Kendime gelip gözlerimi açtığımda acılar içindeydim. Kolum ve kalçam sargılıydı. Alnımda da küçük bir sargı vardı, bir dişim kırılmıştı. Yatakta bir milim oynamak bile tarifi imkânsız acı veriyordu. Beni getiren gençler hastanedeki işlemlerimle uğraşmış ve beni beklemişlerdi. Bir insanlık abidesi olarak onları baştan aşağıya süzdüm. Numaralarını yazmalarını ve ağabeyime haber vermelerini istedim. Eşim telaş eder diye ona daha sonra haber verdik. Polis geldi ve şikayetçi oldum.  

KEŞKE DURSAYDIM

Tedavim aylarca sürdü. Kalçamdaki çatlak nedeniyle halen yürümekte zorlanıyorum. Kolumdaki yara iyileşti ama iki parmağımda yavaşlık var, fizik tedavim devam ediyor.

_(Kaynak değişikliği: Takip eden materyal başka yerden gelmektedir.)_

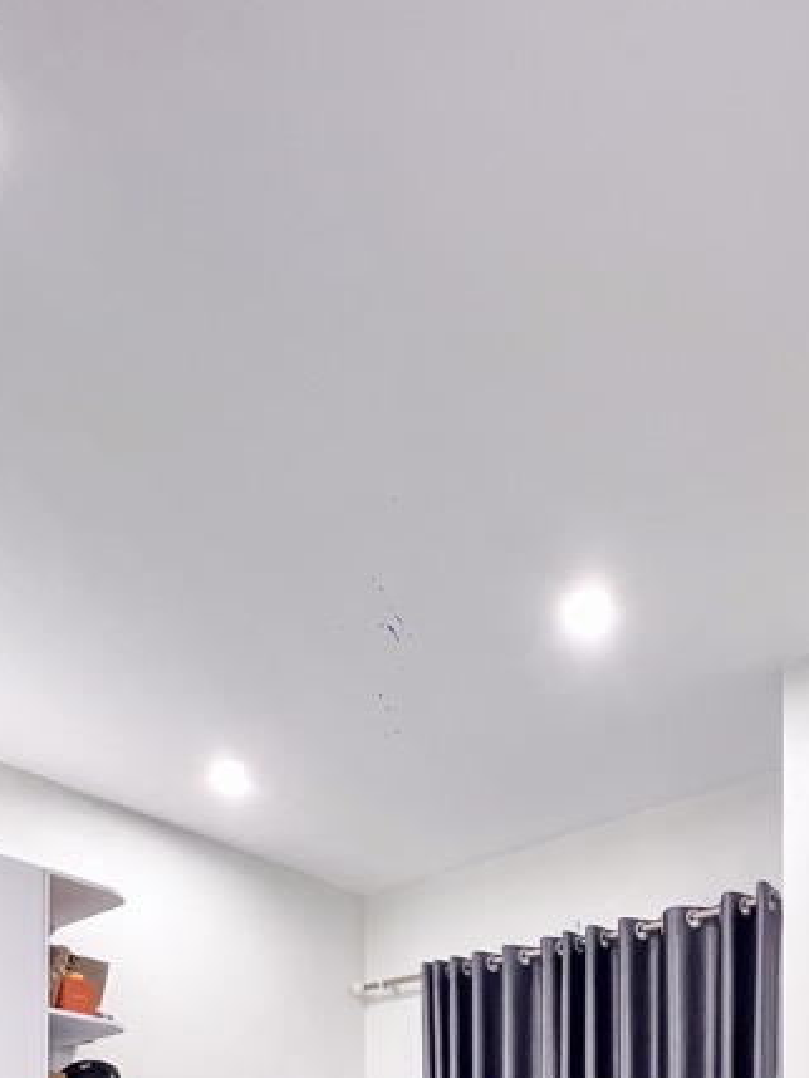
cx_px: 545
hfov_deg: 44.7
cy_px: 1256
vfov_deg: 42.0
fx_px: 966
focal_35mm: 31
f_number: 1.8
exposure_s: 1/50
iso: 500
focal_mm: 1.57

Keşke durup minibüsün önüme geçmesine izin verseydim, muhtemelen bana teşekkür edecekti. Biraz acı oldu ama şunu öğrendim ki haklı olmak yetmiyor bazen. Davranış tercihinde bulunurken kendimizi maddi ve duygusal şiddetten korumak zorundayız”.

 Günlük yaşamımızda bu yaşanana benzer yüzlerce davranış tercihiyle karşı karşıyayız. Her tercihin bir sonucu var. Saniyelik bir düşüncemiz, tutumumuz ve davranışımızın bizi götürdüğü, götüreceği yer çok farklı olabiliyor. Olayı yaşayan danışanımızın da itiraf ettiği gibi bir davranış tercihine karar verdiğimiz o kritik anda tepkisel olmaktan uzak durmayı başarmalıyız. Kaynağını içgüdülerden alan tepkici, yıkıcı ve şiddet eğilimli davranış yerine yapıcı, uyumlu ve sabreden davranışı tercih etmek elbette çok daha sağlıklı bir sonuca ulaştırır.

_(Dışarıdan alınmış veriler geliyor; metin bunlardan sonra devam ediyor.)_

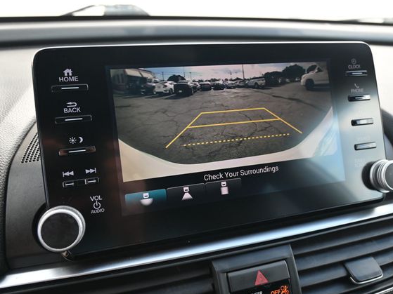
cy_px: 148
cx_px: 214
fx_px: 384
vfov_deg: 42.0
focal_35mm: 34
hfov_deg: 54.1
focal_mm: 20.5
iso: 400
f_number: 4
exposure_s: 1/250
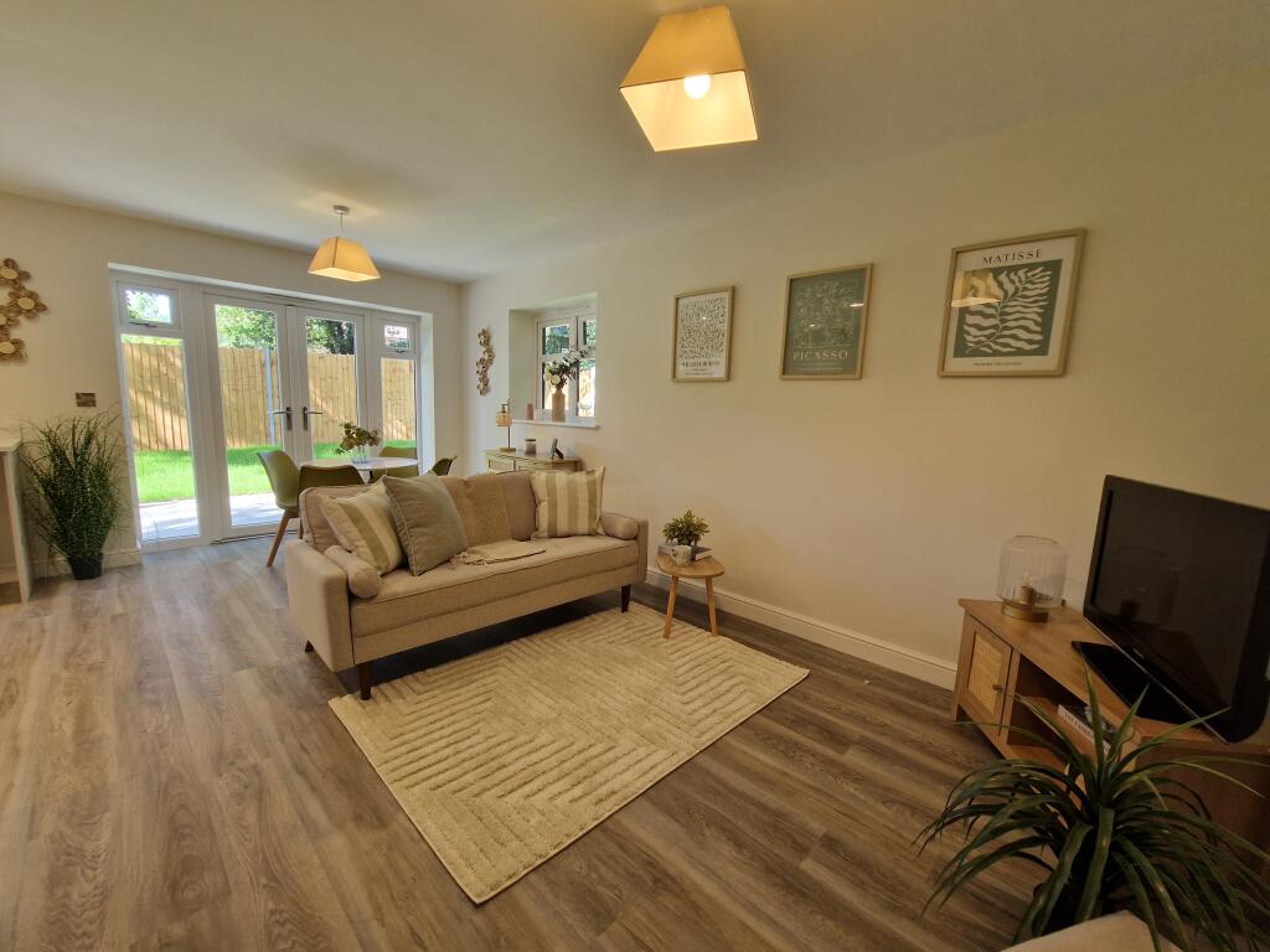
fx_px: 477
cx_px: 635
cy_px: 476
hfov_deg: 106.2
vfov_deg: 89.9
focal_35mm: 13
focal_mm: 2.2
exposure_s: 1/50
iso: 125
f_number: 2.2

Zira olayın kahramanı en çok otuz saniye bekleyebilseydi, hoşgörü penceresini biraz açabilseydi, o kavgayı ve aylarca tedaviyi gerektiren bir süreç yaşanmaz, o kadar insan üzülmezdi. Üstelik bir yazılımcı olan danışanımızın parmaklarının eski haline gelmesi de kolay olmadı. Belki de çok kötü bir gününde olan minibüs şoförünün hatalı ve kusurlu davranışı önlenebilirdi.

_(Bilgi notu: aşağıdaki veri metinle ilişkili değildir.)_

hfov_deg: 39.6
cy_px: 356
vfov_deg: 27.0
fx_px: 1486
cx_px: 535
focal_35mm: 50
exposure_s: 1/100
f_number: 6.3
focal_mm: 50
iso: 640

Şimdi danışanımızın iki davranış arasındaki tercihini, şiddeti yegâne iletişim dili gören minibüs şoförünün davranışını ve kavgayı ayırarak yaralıya yardım eden iki gencin davranışını yeniden düşünelim. Acaba biz bu davranışların neresinde olurduk?